Previous studies have suggested possible deficits in a range of neurotransmitters (chemical messengers that transmit signals from one cell to another) in DLB patients. These systems originate from several areas of the brain (‘brainstem nuclei’), but little is known about the underlying pathological changes in these regions, and how they differ between DLB, PDD and Parkinson’s without dementia.
Therefore, the aim of this project will be to explore the extent of degeneration and loss of cells (neurons) in these brainstem nuclei and in the key areas that they connect to.

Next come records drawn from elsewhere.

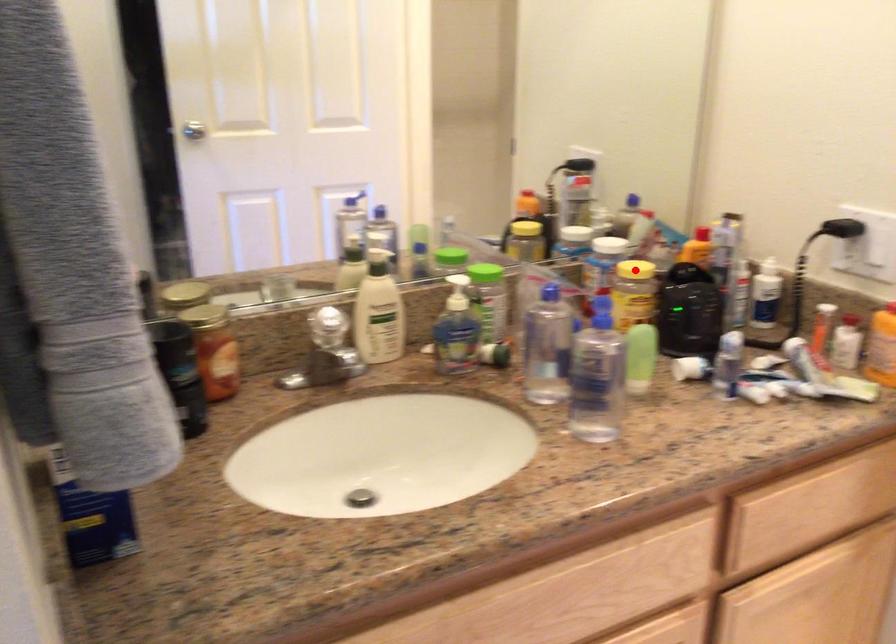
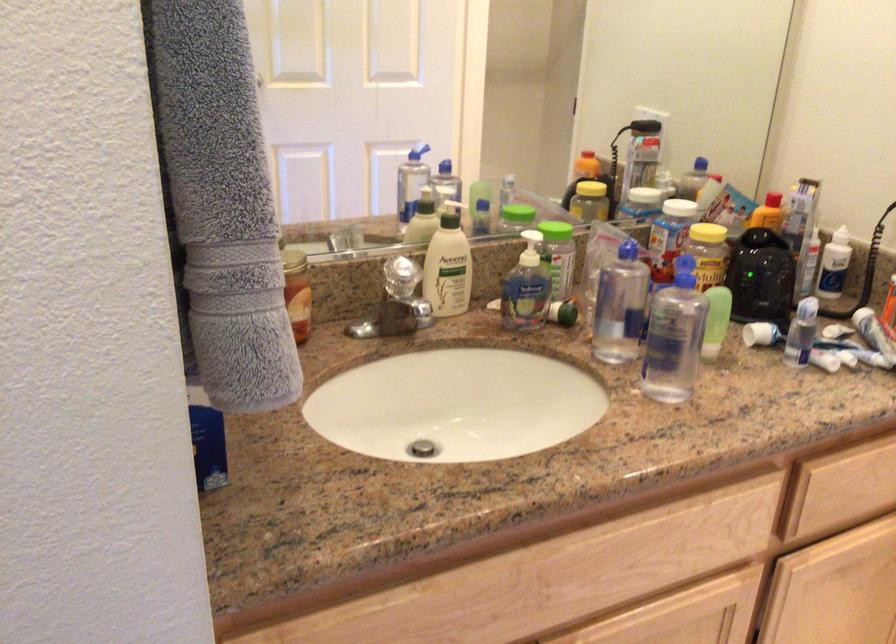
Question: I am providing you with two images of the same scene from different viewpoints. A red point is marked on the first image. Can you still see the location of the red point in image 2?

Choices:
 (A) Yes
 (B) No

Answer: (A)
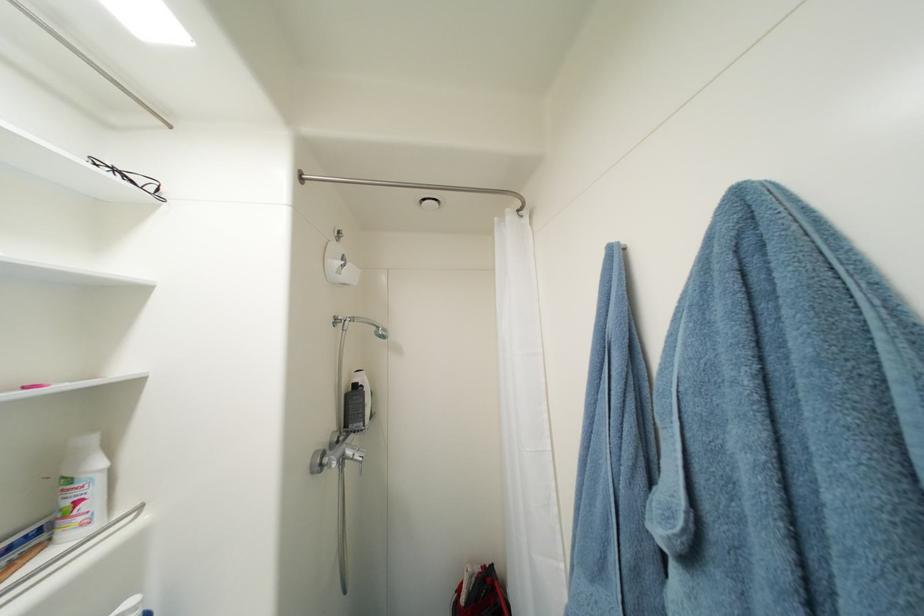
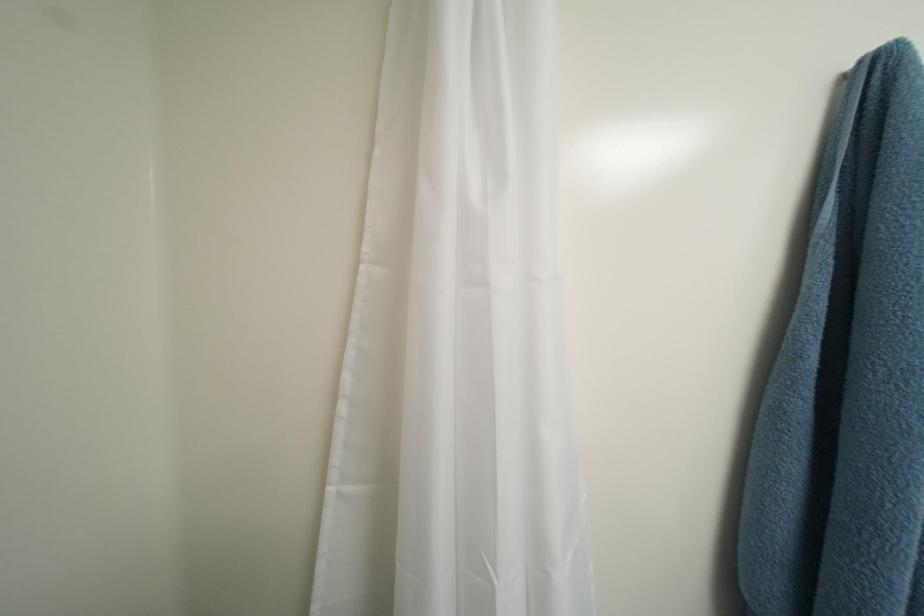
Question: The images are taken continuously from a first-person perspective. In which direction is your viewpoint rotating?

Choices:
 (A) Left
 (B) Right
 (C) Up
 (D) Down

Answer: (B)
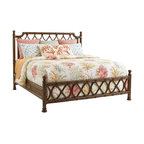
This screenshot has height=144, width=144. I want to click on you pull the covers down here to get in the bed, so [x=27, y=60].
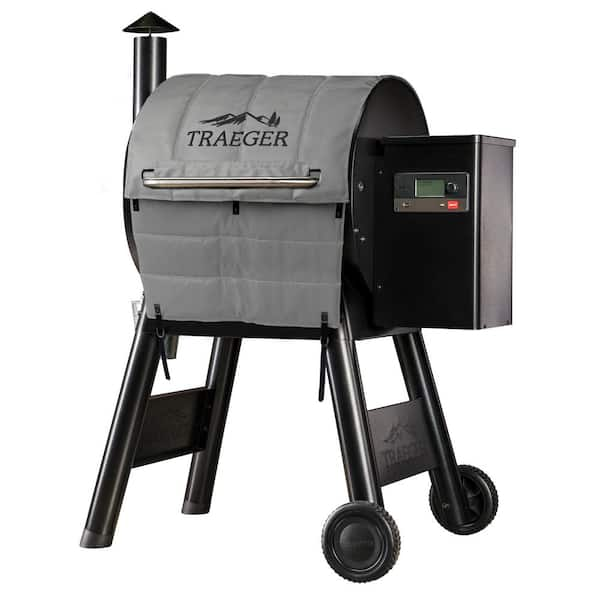
The image size is (600, 600). Find the location of `handle`. handle is located at coordinates (271, 184).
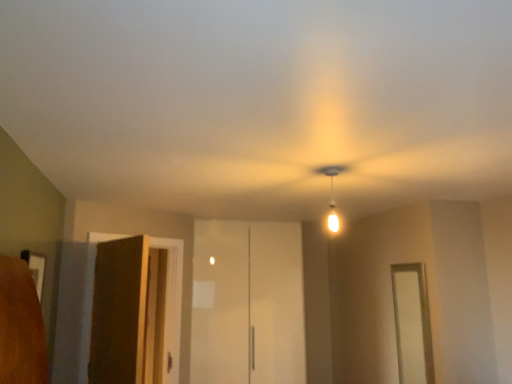
Question: Does brown wood elevator at left, the first elevator viewed from the left, have a lesser width compared to white glossy door at right?

Choices:
 (A) yes
 (B) no

Answer: (B)

Question: From a real-world perspective, is brown wood elevator at left, arranged as the second elevator when viewed from the back, on top of white glossy door at right?

Choices:
 (A) no
 (B) yes

Answer: (B)

Question: Is brown wood elevator at left, the first elevator viewed from the left, at the right side of white glossy door at right?

Choices:
 (A) yes
 (B) no

Answer: (B)

Question: Does brown wood elevator at left, arranged as the second elevator when viewed from the back, lie behind white glossy door at right?

Choices:
 (A) yes
 (B) no

Answer: (B)

Question: Is brown wood elevator at left, the 1th elevator positioned from the front, directly adjacent to white glossy door at right?

Choices:
 (A) yes
 (B) no

Answer: (B)

Question: Considering the positions of white glossy door at right and brown wood elevator at left, arranged as the second elevator when viewed from the back, in the image, is white glossy door at right taller or shorter than brown wood elevator at left, arranged as the second elevator when viewed from the back,?

Choices:
 (A) tall
 (B) short

Answer: (B)

Question: Does point (399, 311) appear closer or farther from the camera than point (89, 266)?

Choices:
 (A) farther
 (B) closer

Answer: (A)

Question: From the image's perspective, is white glossy door at right positioned above or below brown wood elevator at left, the second elevator from the right?

Choices:
 (A) below
 (B) above

Answer: (A)

Question: Relative to brown wood elevator at left, the first elevator viewed from the left, is white glossy door at right in front or behind?

Choices:
 (A) front
 (B) behind

Answer: (B)

Question: Based on their positions, is brown wood elevator at left, the second elevator from the right, located to the left or right of matte white bulb at center?

Choices:
 (A) left
 (B) right

Answer: (A)

Question: Is brown wood elevator at left, arranged as the second elevator when viewed from the back, in front of or behind matte white bulb at center in the image?

Choices:
 (A) behind
 (B) front

Answer: (A)

Question: Based on their sizes in the image, would you say brown wood elevator at left, the first elevator viewed from the left, is bigger or smaller than matte white bulb at center?

Choices:
 (A) big
 (B) small

Answer: (A)

Question: Is point (86, 279) closer or farther from the camera than point (323, 168)?

Choices:
 (A) farther
 (B) closer

Answer: (A)

Question: From the image's perspective, is matte white bulb at center above or below brown wood elevator at left, the first elevator viewed from the left?

Choices:
 (A) below
 (B) above

Answer: (B)

Question: In the image, is matte white bulb at center positioned in front of or behind brown wood elevator at left, the second elevator from the right?

Choices:
 (A) behind
 (B) front

Answer: (B)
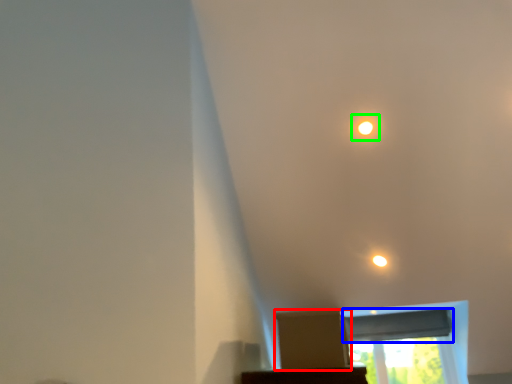
Question: Which is nearer to the cardboard box (highlighted by a red box)? window screen (highlighted by a blue box) or dot (highlighted by a green box).

Choices:
 (A) window screen
 (B) dot

Answer: (B)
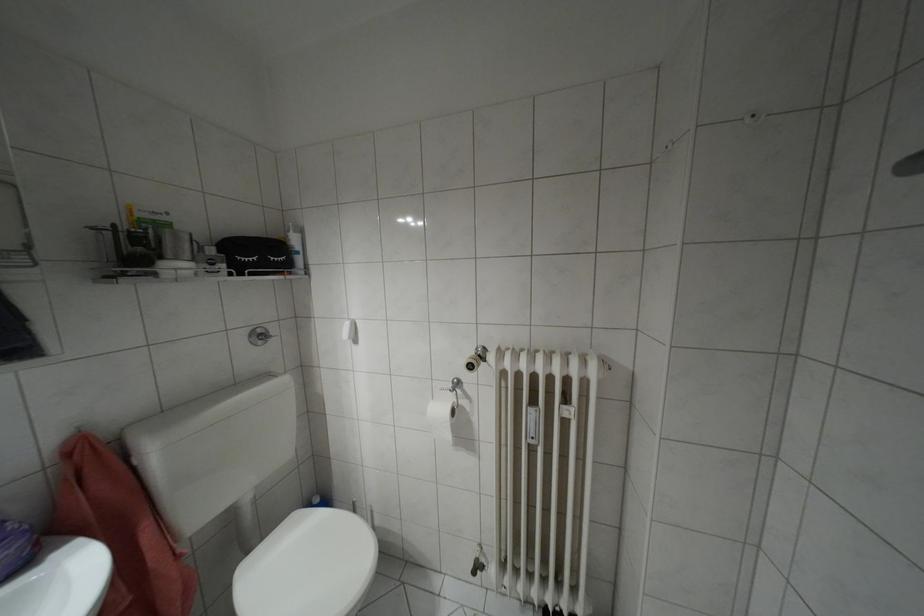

Using post mortem tissue from the Parkinson’s UK Tissue Bank at Imperial College, we will compare these regions in a large cohort of patients who had DLB, PDD or Parkinson’s without dementia. To do this we will use a range of well-established analysis techniques that we have recently developed for use with human tissue. These will provide high resolution 3D images of the complex structures of the brainstem and provide insight in to possible changes in connectivity and projection pathways.
Currently, cholinesterase inhibitors are the only effective treatment for PDD. However, these drugs are only targeting cholinergic systems. If we can establish that there are, in fact, different patterns of pathology and neurotransmitter deficits associated with the different Parkinsonian disorders, this could form the basis for the design of more individually tailored treatment regimes, targeting different neurotransmitters.